**Directions for this task**
Reproduce verbatim the lines from the beginning of the records through the line containing "v(-9.47, 1.07) *", including both ends. Omit the pictures from your answer.

**Stored records**
* * *
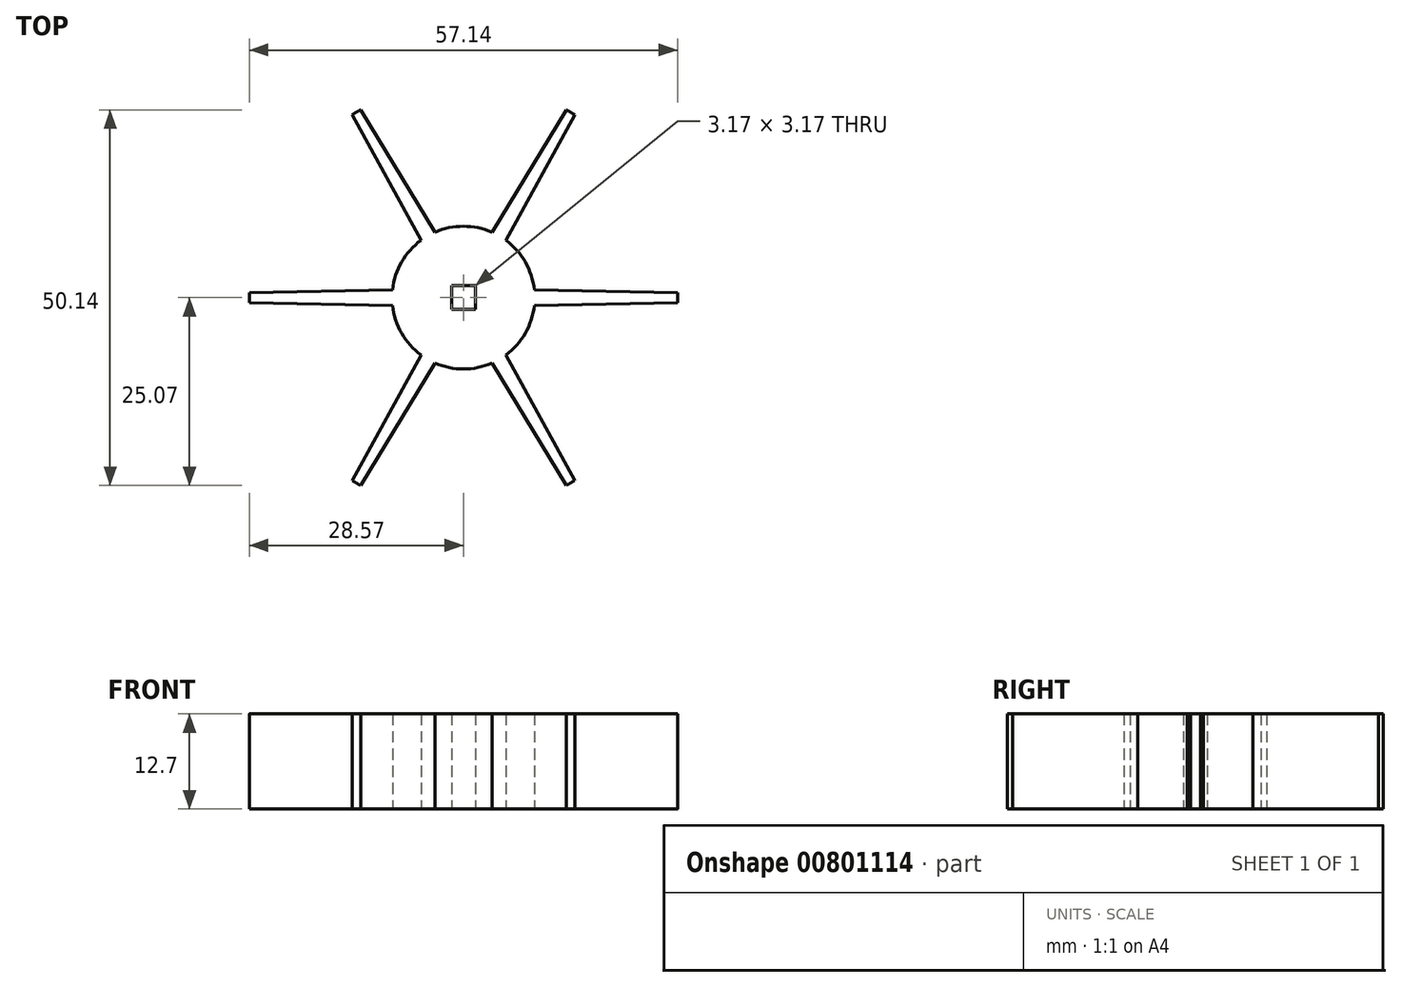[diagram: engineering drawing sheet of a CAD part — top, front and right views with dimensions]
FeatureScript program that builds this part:
annotation { "Feature Type Name" : "Feature", "Feature Type Description" : "" }
export const myFeature = defineFeature(function(context is Context, id is Id, definition is map)
    precondition{}
    {
        {
            var Q0;
            Q0=qCreatedBy(makeId("Top.planeOp"),FACE);
            var sketch = newSketch(context, id + "F0", { "sketchPlane" : qUnion([Q0])});
            skCircle(sketch, "E0", {"center": v(0, 0) * mm, "radius": 28.58 * mm});
            skCircle(sketch, "E1", {"center": v(0, 0) * mm, "radius": 9.53 * mm});
            skLineSegment(sketch, "E2", {"start": v(0, 0) * mm, "end": v(0, -28.58) * mm, "construction": true});
            skLineSegment(sketch, "E3", {"start": v(-3.8, -8.73) * mm, "end": v(-13.72, -25.07) * mm});
            skLineSegment(sketch, "E4.MirrorCS", {"start": v(3.81, -8.73) * mm, "end": v(13.72, -25.07) * mm});
            skLineSegment(sketch, "E5.1.1", {"start": v(9.47, -1.07) * mm, "end": v(28.57, -0.66) * mm});
            skLineSegment(sketch, "E5.1.2", {"start": v(5.66, -7.66) * mm, "end": v(14.85, -24.41) * mm});
            skLineSegment(sketch, "E5.2.1", {"start": v(5.66, 7.66) * mm, "end": v(14.85, 24.41) * mm});
            skLineSegment(sketch, "E5.2.2", {"start": v(9.47, 1.07) * mm, "end": v(28.57, 0.66) * mm});
            skLineSegment(sketch, "E5.3.1", {"start": v(-3.8, 8.73) * mm, "end": v(-13.72, 25.07) * mm});
            skLineSegment(sketch, "E5.3.2", {"start": v(3.81, 8.73) * mm, "end": v(13.72, 25.07) * mm});
            skLineSegment(sketch, "E5.4.1", {"start": v(-9.47, 1.07) * mm, "end": v(-28.57, 0.66) * mm});
            skLineSegment(sketch, "E5.4.2", {"start": v(-5.66, 7.66) * mm, "end": v(-14.85, 24.41) * mm});
            skLineSegment(sketch, "E5.5.1", {"start": v(-5.66, -7.66) * mm, "end": v(-14.85, -24.41) * mm});
            skLineSegment(sketch, "E5.5.2", {"start": v(-9.47, -1.07) * mm, "end": v(-28.57, -0.66) * mm});
            skLineSegment(sketch, "E6.bottom", {"start": v(1.59, 1.59) * mm, "end": v(-1.59, 1.59) * mm});
            skLineSegment(sketch, "E6.top", {"start": v(1.59, -1.59) * mm, "end": v(-1.59, -1.59) * mm});
            skLineSegment(sketch, "E6.left", {"start": v(1.59, 1.59) * mm, "end": v(1.59, -1.59) * mm});
            skLineSegment(sketch, "E6.right", {"start": v(-1.59, 1.59) * mm, "end": v(-1.59, -1.59) * mm});
            skSolve(sketch);
        }
        {
            var Q0;
            Q0=makeQuery(id+"F0.imprint","IMPRINT",FACE,{"disambiguationData":[TD([[makeQuery(id+"F0.imprint","IMPRINT",EDGE,{"derivedFrom":sQuery(id+"F0.wireOp",EDGE,"E6.bottom")}),-1.0]])]});
            var Q1;
            {var subQ0=sQuery(id+"F0.wireOp",EDGE,"E5.4.1");Q1=makeQuery(id+"F0.imprint","IMPRINT",FACE,{"disambiguationData":[TD([[makeQuery(id+"F0.imprint","IMPRINT",EDGE,{"derivedFrom":subQ0}),1.0]])]});}
            var Q2;
            {var subQ0=sQuery(id+"F0.wireOp",EDGE,"E5.3.1");Q2=makeQuery(id+"F0.imprint","IMPRINT",FACE,{"disambiguationData":[TD([[makeQuery(id+"F0.imprint","IMPRINT",EDGE,{"derivedFrom":subQ0}),1.0]])]});}
            var Q3;
            {var subQ0=sQuery(id+"F0.wireOp",EDGE,"E5.2.1");Q3=makeQuery(id+"F0.imprint","IMPRINT",FACE,{"disambiguationData":[TD([[makeQuery(id+"F0.imprint","IMPRINT",EDGE,{"derivedFrom":subQ0}),1.0]])]});}
            var Q4;
            {var subQ0=sQuery(id+"F0.wireOp",EDGE,"E5.1.1");Q4=makeQuery(id+"F0.imprint","IMPRINT",FACE,{"disambiguationData":[TD([[makeQuery(id+"F0.imprint","IMPRINT",EDGE,{"derivedFrom":subQ0}),1.0]])]});}
            var Q5;
            {var subQ0=sQuery(id+"F0.wireOp",EDGE,"E4.MirrorCS");Q5=makeQuery(id+"F0.imprint","IMPRINT",FACE,{"disambiguationData":[TD([[makeQuery(id+"F0.imprint","IMPRINT",EDGE,{"derivedFrom":subQ0}),1.0]])]});}
            var Q6;
            {var subQ0=sQuery(id+"F0.wireOp",EDGE,"E3");Q6=makeQuery(id+"F0.imprint","IMPRINT",FACE,{"disambiguationData":[TD([[makeQuery(id+"F0.imprint","IMPRINT",EDGE,{"derivedFrom":subQ0}),-1.0]])]});}
            extrude(context, id + "F1", {"entities" : qUnion([Q0, Q1, Q2, Q3, Q4, Q5, Q6]), "depth" : 12.7 * mm, "offsetDistance" : 25.4 * mm});
        }
    });
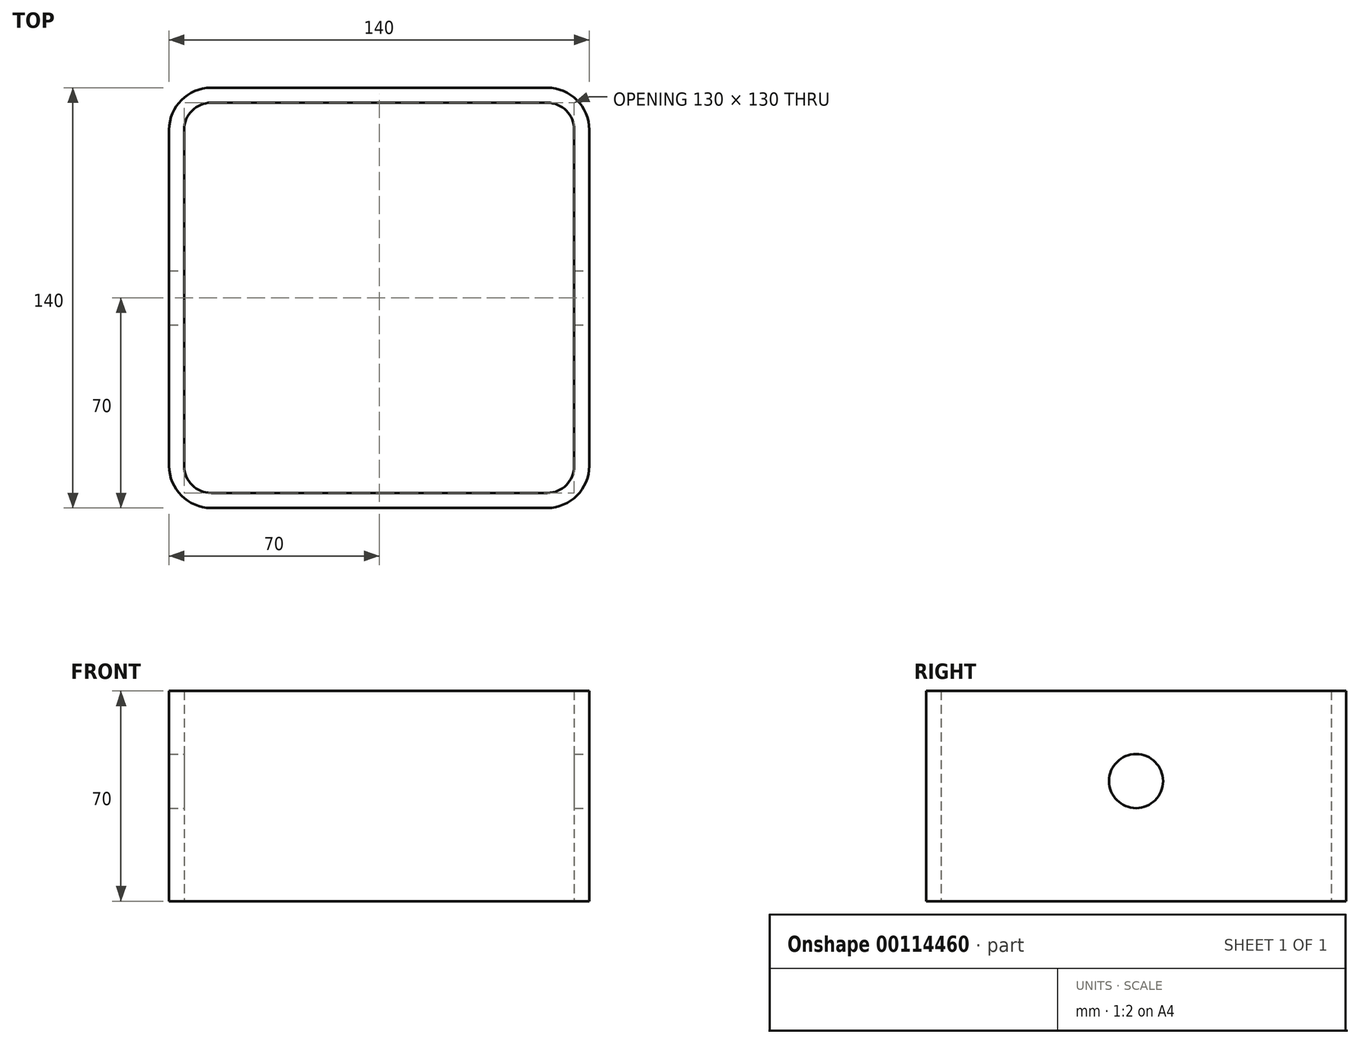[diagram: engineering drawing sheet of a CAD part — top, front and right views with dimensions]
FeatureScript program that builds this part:
annotation { "Feature Type Name" : "Feature", "Feature Type Description" : "" }
export const myFeature = defineFeature(function(context is Context, id is Id, definition is map)
    precondition{}
    {
        {
            var Q0;
            Q0=qCreatedBy(makeId("Top.planeOp"),FACE);
            var sketch = newSketch(context, id + "F0", { "sketchPlane" : qUnion([Q0])});
            skLineSegment(sketch, "E0.bottom", {"start": v(56, -70) * mm, "end": v(-56, -70) * mm});
            skLineSegment(sketch, "E0.top", {"start": v(56, 70) * mm, "end": v(-56, 70) * mm});
            skLineSegment(sketch, "E0.left", {"start": v(70, -56) * mm, "end": v(70, 56) * mm});
            skLineSegment(sketch, "E0.right", {"start": v(-70, -56) * mm, "end": v(-70, 56) * mm});
            skPoint(sketch, "E0.middle", {"position": v(0, 0) * mm});
            skPoint(sketch, "E1.visualSharp", {"position": v(-70, 70) * mm});
            skArc(sketch, "E1.filletArc", {"start": v(-56, 70) * mm, "mid": v(-65.9, 65.9) * mm, "end": v(-70, 56) * mm});
            skPoint(sketch, "E2.visualSharp", {"position": v(70, 70) * mm});
            skArc(sketch, "E2.filletArc", {"start": v(70, 56) * mm, "mid": v(65.9, 65.9) * mm, "end": v(56, 70) * mm});
            skPoint(sketch, "E3.visualSharp", {"position": v(70, -70) * mm});
            skArc(sketch, "E3.filletArc", {"start": v(56, -70) * mm, "mid": v(65.9, -65.9) * mm, "end": v(70, -56) * mm});
            skPoint(sketch, "E4.visualSharp", {"position": v(-70, -70) * mm});
            skArc(sketch, "E4.filletArc", {"start": v(-70, -56) * mm, "mid": v(-65.9, -65.9) * mm, "end": v(-56, -70) * mm});
            skArc(sketch, "E5.0", {"start": v(-65, -56) * mm, "mid": v(-62.36, -62.36) * mm, "end": v(-56, -65) * mm});
            skLineSegment(sketch, "E5.1", {"start": v(56, -65) * mm, "end": v(-56, -65) * mm});
            skLineSegment(sketch, "E5.2", {"start": v(-65, -56) * mm, "end": v(-65, 56) * mm});
            skArc(sketch, "E5.3", {"start": v(56, -65) * mm, "mid": v(62.36, -62.36) * mm, "end": v(65, -56) * mm});
            skArc(sketch, "E5.4", {"start": v(-56, 65) * mm, "mid": v(-62.36, 62.36) * mm, "end": v(-65, 56) * mm});
            skLineSegment(sketch, "E5.5", {"start": v(56, 65) * mm, "end": v(-56, 65) * mm});
            skArc(sketch, "E5.6", {"start": v(65, 56) * mm, "mid": v(62.36, 62.36) * mm, "end": v(56, 65) * mm});
            skLineSegment(sketch, "E5.7", {"start": v(65, -56) * mm, "end": v(65, 56) * mm});
            skSolve(sketch);
        }
        {
            var Q0;
            Q0=makeQuery(id+"F0.imprint","IMPRINT",FACE,{"disambiguationData":[TD([[makeQuery(id+"F0.imprint","IMPRINT",EDGE,{"derivedFrom":sQuery(id+"F0.wireOp",EDGE,"E0.bottom")}),-1.0]])]});
            extrude(context, id + "F1", {"entities" : qUnion([Q0]), "depth" : 70 * mm});
        }
        {
            var Q0;
            Q0=makeQuery(id+"F1.opExtrude","SWEPT_FACE",FACE,{"disambiguationData":[OSD([sQuery(id+"F0.wireOp",EDGE,"E0.left")])]});
            var sketch = newSketch(context, id + "F2", { "sketchPlane" : qUnion([Q0])});
            skCircle(sketch, "E6", {"center": v(0, 40) * mm, "radius": 9 * mm});
            skSolve(sketch);
        }
        {
            var Q0;
            Q0=makeQuery(id+"F2.imprint","IMPRINT",FACE,{"disambiguationData":[TD([[makeQuery(id+"F2.imprint","IMPRINT",EDGE,{"derivedFrom":sQuery(id+"F2.wireOp",EDGE,"E6")}),1.0]])]});
            extrude(context, id + "F3", {"entities" : qUnion([Q0]), "operationType" : NewBodyOperationType.REMOVE, "endBound" : BoundingType.THROUGH_ALL, "oppositeDirection" : true, "depth" : 25 * mm});
        }
    });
* * *
**Result for this task**
[diagram: engineering drawing sheet of a CAD part — top, front and right views with dimensions]
FeatureScript program that builds this part:
annotation { "Feature Type Name" : "Feature", "Feature Type Description" : "" }
export const myFeature = defineFeature(function(context is Context, id is Id, definition is map)
    precondition{}
    {
        {
            var Q0;
            Q0=qCreatedBy(makeId("Top.planeOp"),FACE);
            var sketch = newSketch(context, id + "F0", { "sketchPlane" : qUnion([Q0])});
            skCircle(sketch, "E0", {"center": v(0, 0) * mm, "radius": 28.58 * mm});
            skCircle(sketch, "E1", {"center": v(0, 0) * mm, "radius": 9.53 * mm});
            skLineSegment(sketch, "E2", {"start": v(0, 0) * mm, "end": v(0, -28.58) * mm, "construction": true});
            skLineSegment(sketch, "E3", {"start": v(-3.8, -8.73) * mm, "end": v(-13.72, -25.07) * mm});
            skLineSegment(sketch, "E4.MirrorCS", {"start": v(3.81, -8.73) * mm, "end": v(13.72, -25.07) * mm});
            skLineSegment(sketch, "E5.1.1", {"start": v(9.47, -1.07) * mm, "end": v(28.57, -0.66) * mm});
            skLineSegment(sketch, "E5.1.2", {"start": v(5.66, -7.66) * mm, "end": v(14.85, -24.41) * mm});
            skLineSegment(sketch, "E5.2.1", {"start": v(5.66, 7.66) * mm, "end": v(14.85, 24.41) * mm});
            skLineSegment(sketch, "E5.2.2", {"start": v(9.47, 1.07) * mm, "end": v(28.57, 0.66) * mm});
            skLineSegment(sketch, "E5.3.1", {"start": v(-3.8, 8.73) * mm, "end": v(-13.72, 25.07) * mm});
            skLineSegment(sketch, "E5.3.2", {"start": v(3.81, 8.73) * mm, "end": v(13.72, 25.07) * mm});
            skLineSegment(sketch, "E5.4.1", {"start": v(-9.47, 1.07) * mm, "end": v(-28.57, 0.66) * mm});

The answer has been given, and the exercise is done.